* **WORK TO BE COMPLETED**:
Exact copies of the lines from the start of the records through the line with "- Auto-refresh dari API" are what the answer must hold; pictures are not part of it.

* **STORED DATA**:
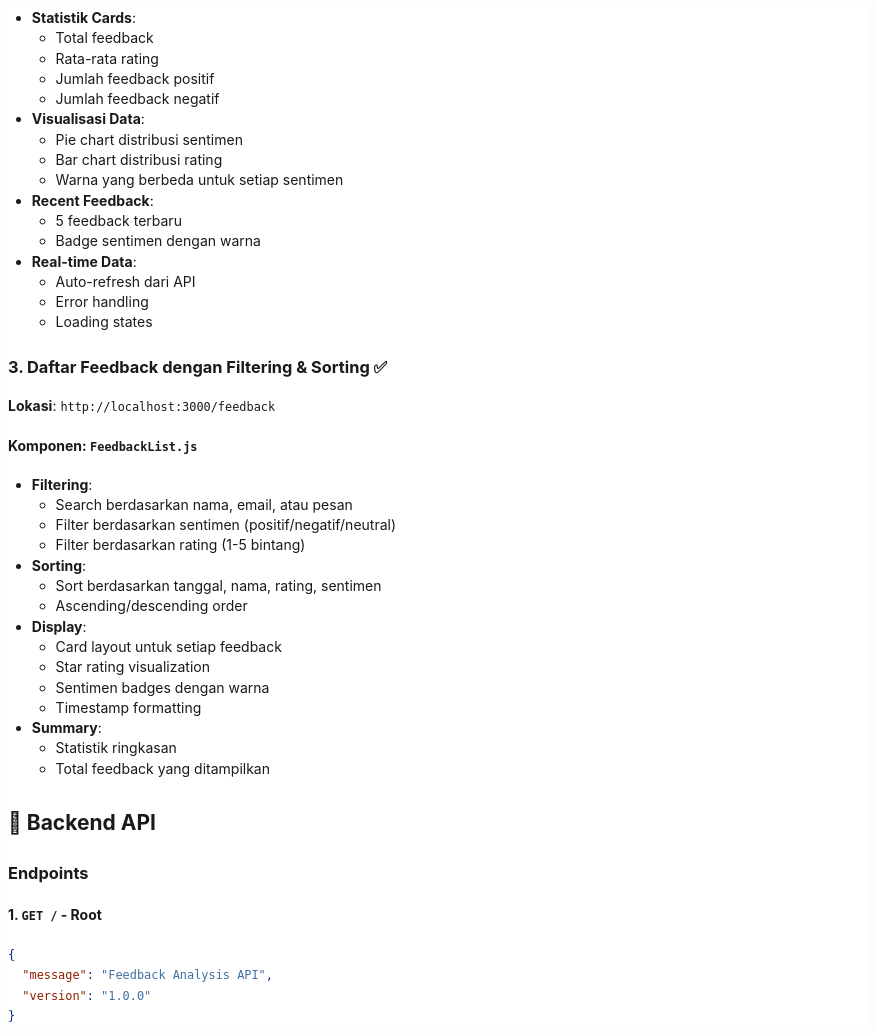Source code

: - **Statistik Cards**:
  - Total feedback
  - Rata-rata rating
  - Jumlah feedback positif
  - Jumlah feedback negatif
- **Visualisasi Data**:
  - Pie chart distribusi sentimen
  - Bar chart distribusi rating
  - Warna yang berbeda untuk setiap sentimen
- **Recent Feedback**:
  - 5 feedback terbaru
  - Badge sentimen dengan warna
- **Real-time Data**:
  - Auto-refresh dari API
  - Error handling
  - Loading states

### 3. Daftar Feedback dengan Filtering & Sorting ✅

**Lokasi**: `http://localhost:3000/feedback`

#### Komponen: `FeedbackList.js`

- **Filtering**:
  - Search berdasarkan nama, email, atau pesan
  - Filter berdasarkan sentimen (positif/negatif/neutral)
  - Filter berdasarkan rating (1-5 bintang)
- **Sorting**:
  - Sort berdasarkan tanggal, nama, rating, sentimen
  - Ascending/descending order
- **Display**:
  - Card layout untuk setiap feedback
  - Star rating visualization
  - Sentimen badges dengan warna
  - Timestamp formatting
- **Summary**:
  - Statistik ringkasan
  - Total feedback yang ditampilkan

## 🔧 Backend API

### Endpoints

#### 1. `GET /` - Root

```json
{
  "message": "Feedback Analysis API",
  "version": "1.0.0"
}
```
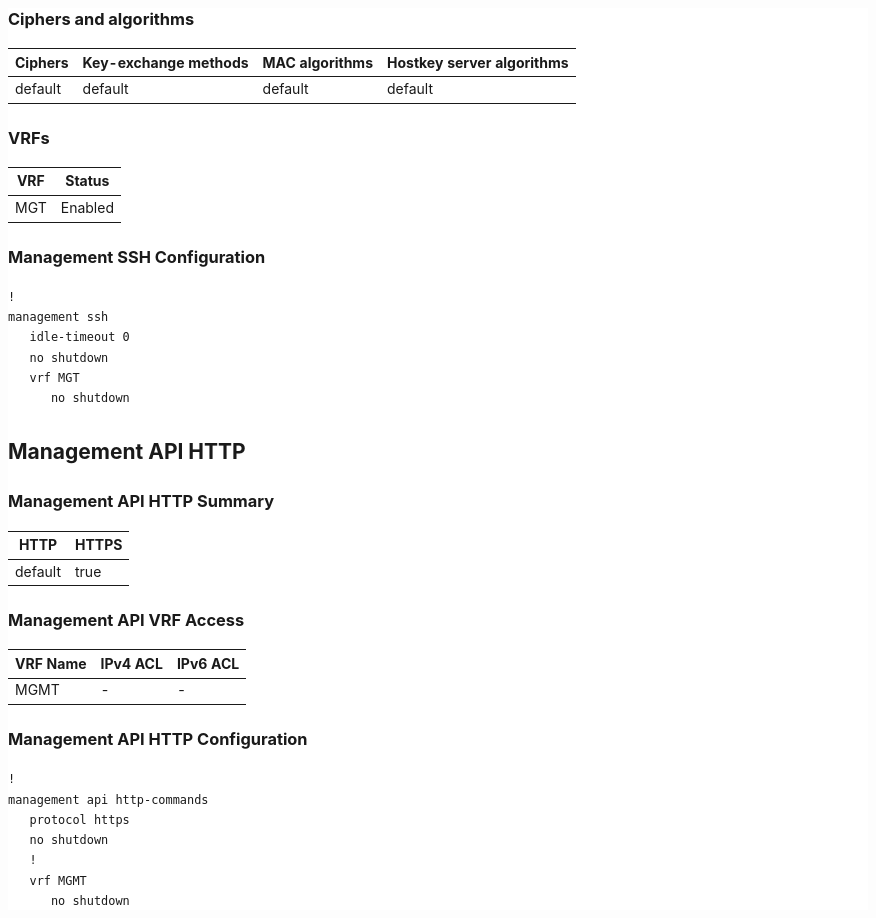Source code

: ### Ciphers and algorithms

| Ciphers | Key-exchange methods | MAC algorithms | Hostkey server algorithms |
|---------|----------------------|----------------|---------------------------|
| default | default | default | default |

### VRFs

| VRF | Status |
| --- | ------ |
| MGT |  Enabled  |

### Management SSH Configuration

```eos
!
management ssh
   idle-timeout 0
   no shutdown
   vrf MGT
      no shutdown
```

## Management API HTTP

### Management API HTTP Summary

| HTTP | HTTPS |
| ---------- | ---------- |
| default | true |

### Management API VRF Access

| VRF Name | IPv4 ACL | IPv6 ACL |
| -------- | -------- | -------- |
| MGMT | - | - |


### Management API HTTP Configuration

```eos
!
management api http-commands
   protocol https
   no shutdown
   !
   vrf MGMT
      no shutdown
```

* **WRITTEN SOLUTION**:
Source code

: - **Statistik Cards**:
  - Total feedback
  - Rata-rata rating
  - Jumlah feedback positif
  - Jumlah feedback negatif
- **Visualisasi Data**:
  - Pie chart distribusi sentimen
  - Bar chart distribusi rating
  - Warna yang berbeda untuk setiap sentimen
- **Recent Feedback**:
  - 5 feedback terbaru
  - Badge sentimen dengan warna
- **Real-time Data**:
  - Auto-refresh dari API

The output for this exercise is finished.